The Department of Corrections declined to comment because of the possibility of litigation.

‘Mentally, it’s devastating’

Finger is just one of many imprisoned women who say they received substandard medical care. The current and former female inmates at Pulaski primarily blame Nazaire, who could not be reached for comment.

Augusta University, which provides medical care to the prison through a subsidiary, Georgia Corrections Health Care, released a report last December that said the poor medical care Nazaire gave three inmates contributed to their deaths.

Since then, Georgia Corrections Health Care has implemented many of the recommendations in the report, which was prompted by the AJC investigations into the deaths, according to a spokesman. Nazaire was fired before the report was released.
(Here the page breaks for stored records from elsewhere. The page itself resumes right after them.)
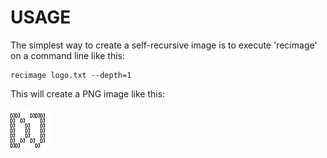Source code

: # USAGE

The simplest way to create a self-recursive image is to execute 'recimage' on a command line like this:

	recimage logo.txt --depth=1
	
This will create a PNG image like this:

![logo.txt.png](doc/logo.txt.png?raw=true "logo.txt.png")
That report was completed four months after Finger was released from prison and discharged from Taylor Regional Hospital.

“It was like I haven’t been free,” Finger said, adding that her disability has cost her relationships. “Mentally, it’s devastating.”

And sometimes Finger feels pain where there is no leg.

“You still feel your limb,” she said. “This thing hurts so much and it’s not there.”